## ARBEITSAUFTRAG A:
Was entscheidet laut dem Text über Steuerungsmeetings in wirksamen Meetings anstelle der vorbereiteten Präsentation?
## ARBEITSAUFTRAG B:
Schreiben Sie den Text über Steuerungsmeetings im Anschluss an seinen letzten Satz weiter.

## VORLIEGENDER TEXT:
Veröffentlicht am

Gute Entscheidungen entstehen nicht auf Folien, sondern im Gespräch

Eine Person präsentiert Balkendiagramme auf einem Bildschirm vor einer sitzenden Gruppe in einem Raum mit Holzbalken.

In wirksamen Steuerungsmeetings entscheidet nicht die vorbereitete Präsentation, sondern wie gemeinsam an den Zahlen gearbeitet wird. Weniger Vortragen statischer Inhalte, mehr gemeinsames Denken in Szenarien.

Drei Prinzipien machen den Unterschied.

Annahmen werden explizit. Nicht die Zahl zählt, sondern die Logik dahinter. Welche Annahmen treffen wir, und was passiert, wenn sie nicht eintreten?

## BEREITGESTELLTE ANGABEN:
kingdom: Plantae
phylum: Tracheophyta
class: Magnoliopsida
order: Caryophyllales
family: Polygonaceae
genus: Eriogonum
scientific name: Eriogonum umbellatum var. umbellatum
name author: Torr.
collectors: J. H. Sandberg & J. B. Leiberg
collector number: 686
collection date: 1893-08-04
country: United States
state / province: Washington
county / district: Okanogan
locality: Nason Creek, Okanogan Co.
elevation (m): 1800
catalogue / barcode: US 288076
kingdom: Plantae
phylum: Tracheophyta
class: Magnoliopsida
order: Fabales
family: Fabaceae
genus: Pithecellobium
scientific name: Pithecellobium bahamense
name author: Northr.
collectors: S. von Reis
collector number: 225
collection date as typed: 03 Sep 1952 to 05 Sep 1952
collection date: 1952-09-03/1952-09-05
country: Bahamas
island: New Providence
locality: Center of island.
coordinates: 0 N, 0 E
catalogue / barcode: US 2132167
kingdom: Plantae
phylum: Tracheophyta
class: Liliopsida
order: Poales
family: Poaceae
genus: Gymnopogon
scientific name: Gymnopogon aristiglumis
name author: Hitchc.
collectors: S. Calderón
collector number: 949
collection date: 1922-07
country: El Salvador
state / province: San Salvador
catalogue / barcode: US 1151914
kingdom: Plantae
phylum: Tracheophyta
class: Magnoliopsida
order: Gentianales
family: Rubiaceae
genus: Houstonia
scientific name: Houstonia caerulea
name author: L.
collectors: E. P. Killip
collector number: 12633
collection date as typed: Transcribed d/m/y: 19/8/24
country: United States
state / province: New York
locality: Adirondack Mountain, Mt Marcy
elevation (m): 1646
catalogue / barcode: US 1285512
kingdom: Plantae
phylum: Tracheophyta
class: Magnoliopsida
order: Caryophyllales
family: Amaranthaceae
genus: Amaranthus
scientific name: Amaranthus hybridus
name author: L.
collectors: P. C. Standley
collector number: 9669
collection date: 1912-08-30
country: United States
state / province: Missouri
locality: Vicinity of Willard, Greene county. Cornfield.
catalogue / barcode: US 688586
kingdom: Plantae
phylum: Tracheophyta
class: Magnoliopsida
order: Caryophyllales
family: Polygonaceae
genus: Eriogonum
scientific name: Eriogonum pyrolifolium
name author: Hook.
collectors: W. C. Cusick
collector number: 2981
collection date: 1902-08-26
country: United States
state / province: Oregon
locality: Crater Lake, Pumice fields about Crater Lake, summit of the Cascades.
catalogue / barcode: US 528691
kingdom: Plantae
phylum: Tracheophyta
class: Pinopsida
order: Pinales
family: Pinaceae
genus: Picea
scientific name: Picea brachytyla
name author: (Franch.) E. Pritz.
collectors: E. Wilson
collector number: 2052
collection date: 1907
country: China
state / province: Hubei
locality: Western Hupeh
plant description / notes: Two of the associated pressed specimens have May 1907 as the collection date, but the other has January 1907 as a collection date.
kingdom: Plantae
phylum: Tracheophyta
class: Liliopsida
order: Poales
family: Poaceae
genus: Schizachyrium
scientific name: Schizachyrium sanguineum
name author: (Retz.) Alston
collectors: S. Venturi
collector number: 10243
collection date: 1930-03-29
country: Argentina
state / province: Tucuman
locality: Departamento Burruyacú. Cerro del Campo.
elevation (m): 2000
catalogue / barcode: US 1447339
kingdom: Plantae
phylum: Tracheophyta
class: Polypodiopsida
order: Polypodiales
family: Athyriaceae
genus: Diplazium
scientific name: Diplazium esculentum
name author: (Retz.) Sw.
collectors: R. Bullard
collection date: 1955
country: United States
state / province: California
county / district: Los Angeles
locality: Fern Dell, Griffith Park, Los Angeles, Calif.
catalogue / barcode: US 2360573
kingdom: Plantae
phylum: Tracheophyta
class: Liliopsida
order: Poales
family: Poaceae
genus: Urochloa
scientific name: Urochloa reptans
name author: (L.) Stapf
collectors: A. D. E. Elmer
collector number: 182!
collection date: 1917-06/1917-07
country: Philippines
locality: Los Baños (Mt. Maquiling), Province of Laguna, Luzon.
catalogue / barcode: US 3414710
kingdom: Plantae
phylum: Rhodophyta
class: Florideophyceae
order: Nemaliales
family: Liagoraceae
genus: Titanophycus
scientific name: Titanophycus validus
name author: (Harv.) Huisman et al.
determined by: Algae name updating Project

## ANTWORTFELD A:
Wie gemeinsam an den Zahlen gearbeitet wird.

## ANTWORTFELD B:
Maßnahmen werden live simuliert. Sie werden nicht so lange diskutiert, bis irgendwann Einigkeit herrscht, sondern nach ihrer finanziellen Wirkung priorisiert.

Wirkung wird vor der Entscheidung sichtbar. Nicht erst im nächsten Reporting-Zyklus, sondern im Moment der Diskussion.

Solange nur präsentiert wird, bleibt Steuerung abstrakt. Erst wenn gemeinsam an Szenarien gearbeitet wird, entsteht Entscheidungsfähigkeit.

Eine Folie kann eine Frage beantworten. Aber nur ein Modell kann auf die Rückfrage antworten.